-- Document text follows --

# Calvin College & Northwestern (Minn.)



## imaresqd1 (Mar 10, 2015)

Does anyone have any info/opinions about either school? I know that Billy Graham was the president at UNW a long time ago but don't know much else. Looking for recent info/opinions. Thanks!


----------



## Guido's Brother (Mar 10, 2015)

The ship of Reformed orthodoxy sailed a long time ago from Calvin...


----------



## Mr. Bultitude (Mar 10, 2015)

Wes is definitely correct. I know nothing about Northwestern, but I assume if it had Billy Graham at the helm that it's broadly evangelical. Calvin stands in the reformed tradition (I use the term tradition loosely here; it traces its lineage through the reformed line and my impression is that most of its faculty and students are from reformed stock) but it's been infected by liberalism. Many of my friends have gone to Calvin and, though the perspective of many of its faculty takes getting used to, most of them seem very grateful for the education they received there. Just be careful and know that the fact that it's affiliated with the CRC doesn't mean much (or means _too_ much, if you prefer. ) One of my friends reported that in his first week of classes there a professor said something like, "We have to admit that _some_ parts of the Gospels are true."


----------



## mvdm (Mar 10, 2015)

I'm a Calvin grad and I concur with Wes.


----------



## mjmacvey (Mar 10, 2015)

I graduated from UNW (formerly known as NWC). It is evangelical and non-denominational, and fairly conservative (regarding inerrancy, etc.). Though I think things have changed to some extent, when I was at UNW the Bible faculty was dominated by Dallas Seminary/progressive-dispensationalist type folks with a few calvinistic guys mixed in (thankfully I was more influenced by the latter). John Piper and Bethlehem Baptist Church has also had some influence within the student body and faculty. They recently hired a former PCA minister, Ian Hewitson, who is a close friend and ardent defender of Norman Shepherd.

-- Document text concluded --

*Exercise set:*
**a.** Reproduce, word for word, the stretch of the forum thread about Calvin College and Northwestern from "## imaresqd1 (Mar" through "ago from Calvin...".
**b.** Resume the forum thread about Calvin College and Northwestern right after its final sentence.

-- Source data follows --

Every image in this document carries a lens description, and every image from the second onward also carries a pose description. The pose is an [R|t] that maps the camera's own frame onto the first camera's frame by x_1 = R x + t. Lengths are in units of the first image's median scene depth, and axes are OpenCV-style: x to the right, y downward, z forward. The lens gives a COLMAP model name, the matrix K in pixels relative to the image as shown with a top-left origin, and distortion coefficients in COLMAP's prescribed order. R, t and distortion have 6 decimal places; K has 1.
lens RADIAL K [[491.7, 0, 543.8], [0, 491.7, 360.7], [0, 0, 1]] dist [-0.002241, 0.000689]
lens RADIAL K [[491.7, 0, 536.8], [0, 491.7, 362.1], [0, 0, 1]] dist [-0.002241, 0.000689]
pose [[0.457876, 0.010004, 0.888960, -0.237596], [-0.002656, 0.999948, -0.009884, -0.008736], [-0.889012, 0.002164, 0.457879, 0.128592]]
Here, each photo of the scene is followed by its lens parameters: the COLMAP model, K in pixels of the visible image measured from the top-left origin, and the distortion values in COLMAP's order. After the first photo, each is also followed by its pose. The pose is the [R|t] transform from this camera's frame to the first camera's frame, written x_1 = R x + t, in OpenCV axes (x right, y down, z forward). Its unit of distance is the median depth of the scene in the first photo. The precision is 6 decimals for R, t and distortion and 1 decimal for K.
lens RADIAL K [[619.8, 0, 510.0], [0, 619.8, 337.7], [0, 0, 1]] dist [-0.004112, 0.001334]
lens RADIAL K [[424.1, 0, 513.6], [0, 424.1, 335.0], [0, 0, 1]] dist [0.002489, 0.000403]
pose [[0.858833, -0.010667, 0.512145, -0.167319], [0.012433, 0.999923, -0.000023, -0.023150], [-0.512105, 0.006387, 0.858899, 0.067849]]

-- Source data concluded --

*Answers given:*
**a.**
## imaresqd1 (Mar 10, 2015)

Does anyone have any info/opinions about either school? I know that Billy Graham was the president at UNW a long time ago but don't know much else. Looking for recent info/opinions. Thanks!


----------



## Guido's Brother (Mar 10, 2015)

The ship of Reformed orthodoxy sailed a long time ago from Calvin...

**b.**
Not sure what else you are looking for, but you are welcome to contact me: [email protected]


----------



## N. Eshelman (Mar 10, 2015)

My wife got saved at Calvin. 

Let me say it again, My wife got saved at Calvin. 

One more time... My wife. Got SAVED. AT Calvin! 

Meaning... she started as an unbeliever. And was born again THERE. 

SAVED. 

B
O
R
N

A
G
A
I
N. 

Really. It's true.


----------



## DMcFadden (Mar 11, 2015)

Calvin has some outstanding faculty and is reputed to produce first rank grads.
It would not fit into the PB idea of confessional orthodoxy, however.

When in Grand Rapids a couple of years ago, I saw a handbill advertising some kind of gay emphasis week or some such thing at Calvin. In the last couple of years they had op-ed pieces in their student newspaper, Chimes, in support of gay marriage.

And, they are somewhat noted for their more progressive views on evolution and Christianity.

I am impressed that Mrs. Eshelman was born again at Calvin.

And, how can you put a price on being so close to the great Reformation scholar, Richard Muller?


----------



## TylerRay (Mar 11, 2015)

Unless I am mistaken, students at Puritan Reformed Seminary get access to Calvin Seminary's excellent library, including the Meter Center for Reformation Studies. Best of both worlds: orthodox professors and a great library. That might be a better route.


----------



## RamistThomist (Mar 11, 2015)

Calvin Coll has a legacy; that can't be denied. of course, Plantinga isn't there any more but one can only fathom the glories of the library.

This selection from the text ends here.